### Excerpted text

Le vendredi 09 sept. 2022 à 16:03:31 (+0200), Vincent Guittot a écrit :
> On Fri, 9 Sept 2022 at 13:14, Peter Zijlstra <peterz@infradead.org> wrote:
> >
> >
> > Picked up the first three.
> >
> > On Thu, Aug 25, 2022 at 02:27:26PM +0200, Vincent Guittot wrote:
> > > In presence of a lot of small weight tasks like sched_idle tasks, normal
> > > or high weight tasks can see their ideal runtime (sched_slice) to increase
> > > to hundreds ms whereas it normally stays below sysctl_sched_latency.
> > >
> > > 2 normal tasks running on a CPU will have a max sched_slice of 12ms
> > > (half of the sched_period). This means that they will make progress
> > > every sysctl_sched_latency period.
> > >
> > > If we now add 1000 idle tasks on the CPU, the sched_period becomes
> >
> > Surely people aren't actually having that many runnable tasks and this
> > is a device for the argument?
> >
> > > 3006 ms and the ideal runtime of the normal tasks becomes 609 ms.
> > > It will even become 1500ms if the idle tasks belongs to an idle cgroup.

######
### Data shown

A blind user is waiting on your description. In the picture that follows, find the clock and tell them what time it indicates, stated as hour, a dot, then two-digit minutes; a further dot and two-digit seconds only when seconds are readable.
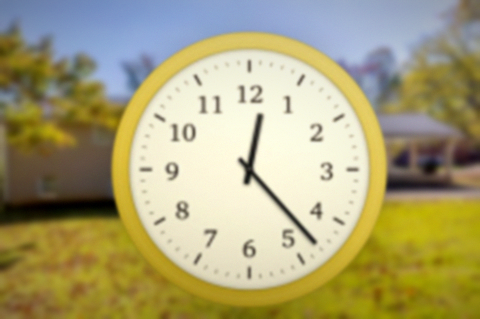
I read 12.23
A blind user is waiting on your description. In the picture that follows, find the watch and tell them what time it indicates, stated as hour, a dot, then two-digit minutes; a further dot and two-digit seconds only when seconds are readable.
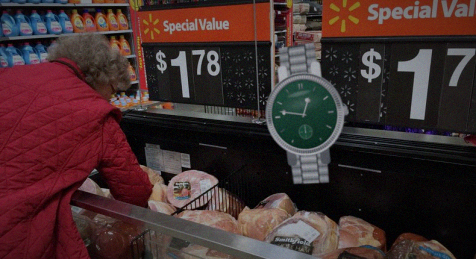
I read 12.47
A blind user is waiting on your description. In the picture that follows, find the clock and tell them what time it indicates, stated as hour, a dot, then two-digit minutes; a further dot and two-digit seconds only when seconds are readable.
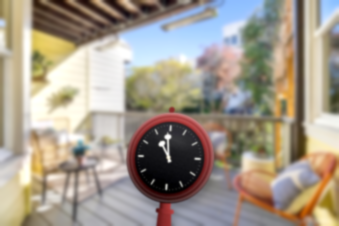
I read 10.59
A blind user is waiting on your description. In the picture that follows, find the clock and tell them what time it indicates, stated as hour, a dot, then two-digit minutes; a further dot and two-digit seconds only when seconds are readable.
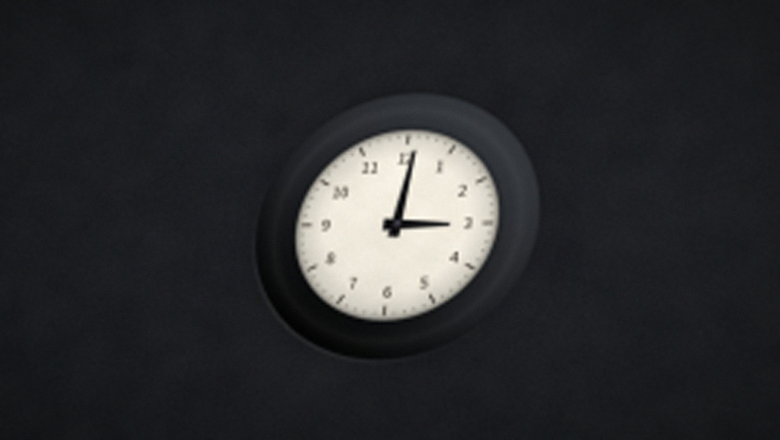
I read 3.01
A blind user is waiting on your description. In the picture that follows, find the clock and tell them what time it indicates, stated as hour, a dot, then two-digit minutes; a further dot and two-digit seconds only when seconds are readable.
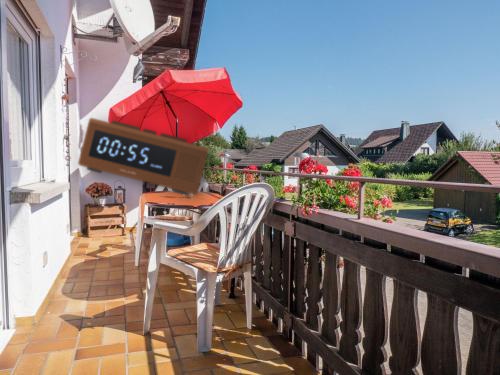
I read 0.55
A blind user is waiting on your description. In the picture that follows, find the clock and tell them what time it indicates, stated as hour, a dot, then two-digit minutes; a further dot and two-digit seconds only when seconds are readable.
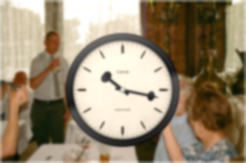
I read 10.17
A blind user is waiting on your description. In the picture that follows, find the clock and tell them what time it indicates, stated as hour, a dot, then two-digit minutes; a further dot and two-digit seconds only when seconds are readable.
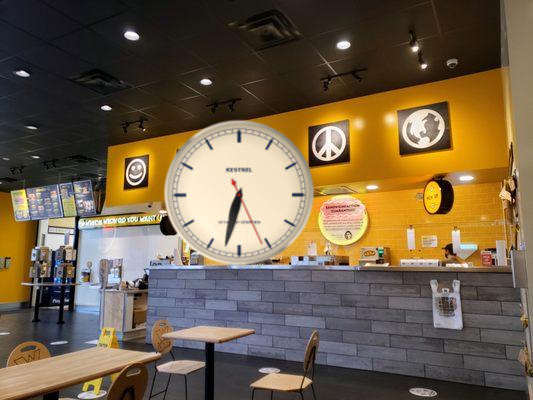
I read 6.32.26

######
### Data shown

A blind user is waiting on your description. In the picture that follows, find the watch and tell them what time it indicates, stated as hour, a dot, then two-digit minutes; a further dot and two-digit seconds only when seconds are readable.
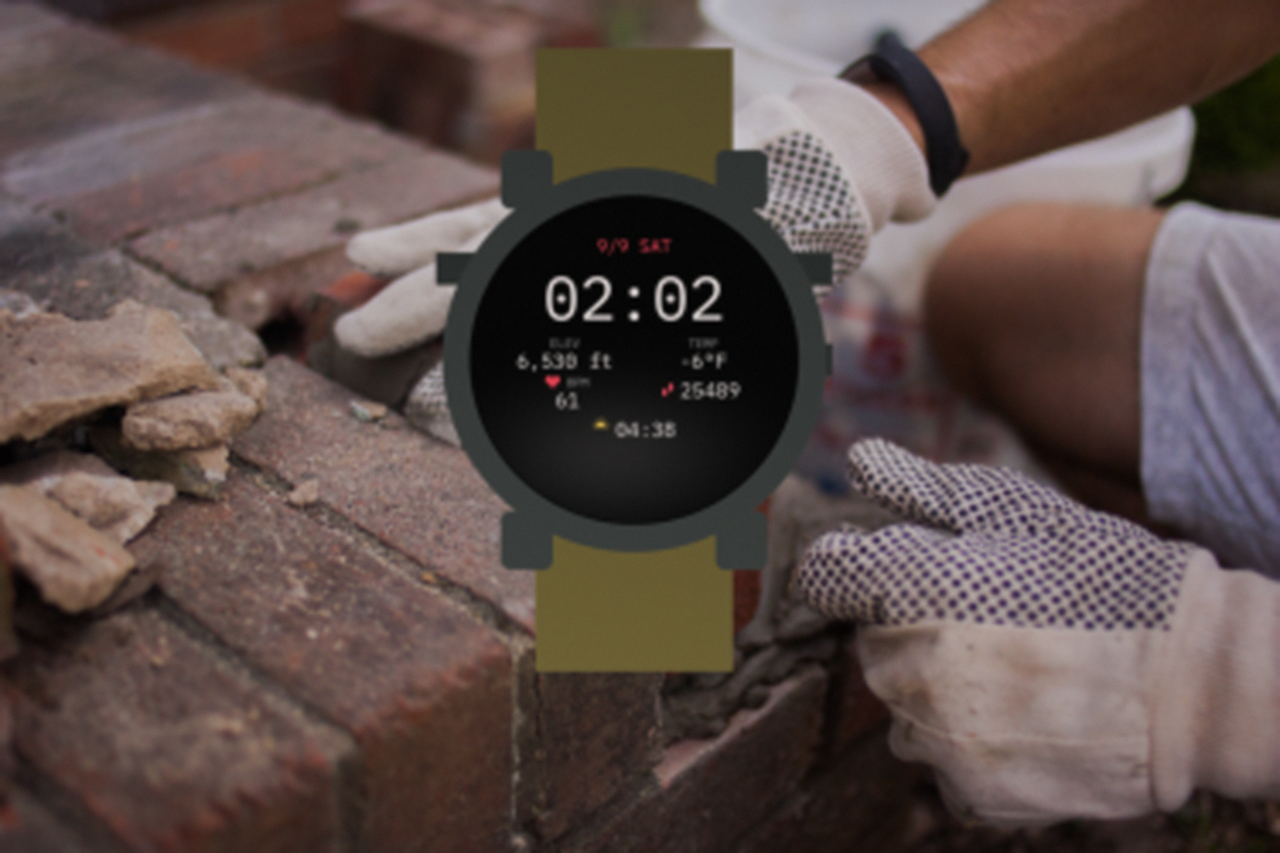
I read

######

**Exercises to complete:**
a - List every duration that the scheduler discussion states as a specific number of milliseconds.
b - Carry on the mailing-list exchange about task scheduling from the point where it stops.
The records come from a different source than the text.

**Results:**
a - 12ms, 3006 ms, 609 ms, 1500ms

b -
> > > This means that the scheduler will look for picking another waiting task
> > > after 609ms running time (1500ms respectively). The idle tasks change
> > > significantly the way the 2 normal tasks interleave their running time
> > > slot whereas they should have a small impact.
> > >
> > > Such long sched_slice can delay significantly the release of resources
> > > as the tasks can wait hundreds of ms before the next running slot just
> > > because of idle tasks queued on the rq.
> > >
> > > Cap the ideal_runtime to sysctl_sched_latency when comparing to the next
> > > waiting task to make sure that tasks will regularly make progress and will
> > > not be significantly impacted by idle/background tasks queued on the rq.
> > >
> > > Signed-off-by: Vincent Guittot <vincent.guittot@linaro.org>
> > > ---
> > >
> > > While studying the problem, I have also considered to substract
> > > cfs.idle_h_nr_running before computing the sched_slice but we can have
> > > quite similar problem with low weight bormal task/cgroup so I have decided
> > > to keep this solution.
> >
> > That ^... my proposal below has the same problem.
> >
> > This:
> >
> > > Also, this solution doesn't completly remove the impact of idle tasks
> > > in the scheduling pattern but cap the running slice of a task to a max
> > > value of 2*sysctl_sched_latency.
> >
> > I'm failing to see how.
> 
> The 1st part of  check_preempt_tick ensures that we wait at least
> sysctl_sched_min_granularity but not more than ideal_runtime before
> possibly picking another entity.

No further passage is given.